DES LANDES BRANDENBURG
VfGBbg 5/21 EA
IM NAMEN DES VOLKES
B e s c h l u s s
VfGBbg 5/21 EA
In dem abstrakten Normenkontrollverfahren
der Mitglieder des Landtags Brandenburg
Sabine Barthel, Dr. Hans-Christoph Berndt, Birgit Bessin, Peter Drenske, Lena Duggen, Andreas Galau, Lars Günther, Michael Hanko, Dennis Hohloch, Rolf‑Peter Hooge, Lars Hünich, Steffen John, Andreas Kalbitz, Steffen Kubitzki, Daniel Freiherr von Lützow, Wilko Möller, Daniel Münschke, Kathleen Muxel, Volker Nothing, Lars Schieske, Marianne Spring-Räumschüssel, Felix Teichner, Franz Josef Wiese,
Alter Markt 1, 14467 Potsdam,
Antragstellerinnen und Antragsteller,
Verfahrensbevollmächtigter Prof.
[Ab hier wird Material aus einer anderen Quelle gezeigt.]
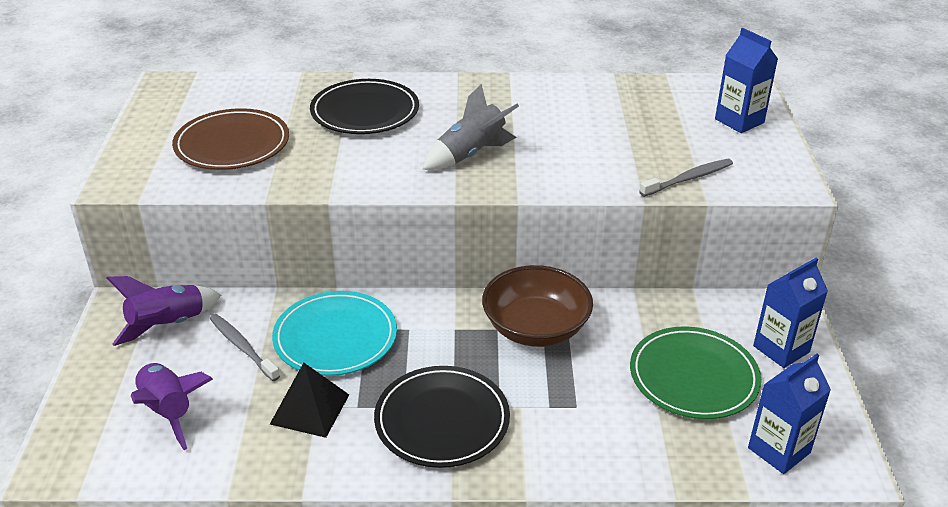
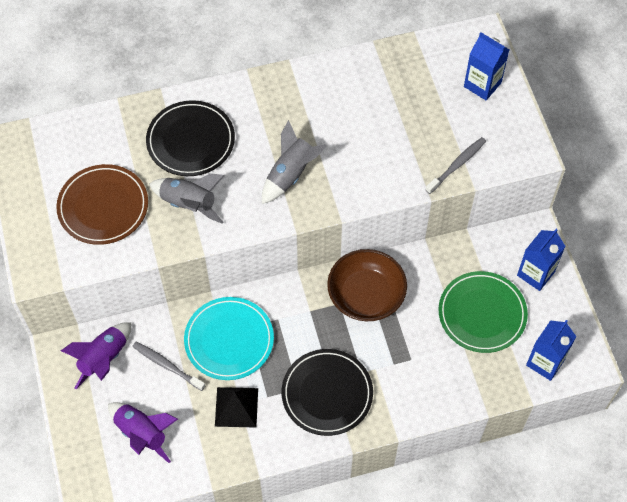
camera: 15 degrees left, 25 degrees up
(334, 158) = (188, 204): none -> grey rocket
Dr. E.,
beteiligt:
1. Landtag Brandenburg,
vertreten durch die Präsidentin des Landtags Brandenburg,
Alter Markt 1,
14467 Potsdam,
2. Landesregierung Brandenburg,
- Staatskanzlei -,
Heinrich-Mann-Allee 107,
14473 Potsdam,
§ 8 der Siebten Verordnung über befristete Eindämmungsmaßnahmen aufgrund des SARS-CoV-2-Virus und COVID-19 im Land Brandenburg (Siebte SARS‑CoV‑2‑Eindämmungsverordnung - 7. SARS‑Cov‑2‑EindV) vom 6. März 2021 (GVBl. II/21, [Nr. 24])
hier Antrag auf den Erlass einer einstweiligen Anordnung
hat das Verfassungsgericht des Landes Brandenburg
am 26. März 2021
durch die Verfassungsrichterinnen und Verfassungsrichter Dr. Strauß, Dr. Finck, Heinrich‑Reichow, Müller, Richter und Sokoll
beschlossen:
Der Antrag auf Erlass einer einstweiligen Anordnung wird abgelehnt.
Gründe:
A.
I.
Die 23 Antragstellerinnen und Antragsteller, Mitglieder des 88 Abgeordnete umfassenden Landtags Brandenburg, wenden sich im Wege der abstrakten Normenkontrolle, verbunden mit einem Antrag auf Erlass einer einstweiligen Anordnung, gegen § 8 der Siebten Verordnung über befristete Eindämmungsmaßnahmen aufgrund des SARS-CoV-2-Virus und COVID-19 im Land Brandenburg (Siebte SARS-CoV-2-Eindämmungsverordnung - 7. SARS‑CoV‑2‑EindV vom 6. März 2021 (GVBl.II/21, [Nr. 24])) der Ministerin für Soziales, Gesundheit, Integration und Verbraucherschutz.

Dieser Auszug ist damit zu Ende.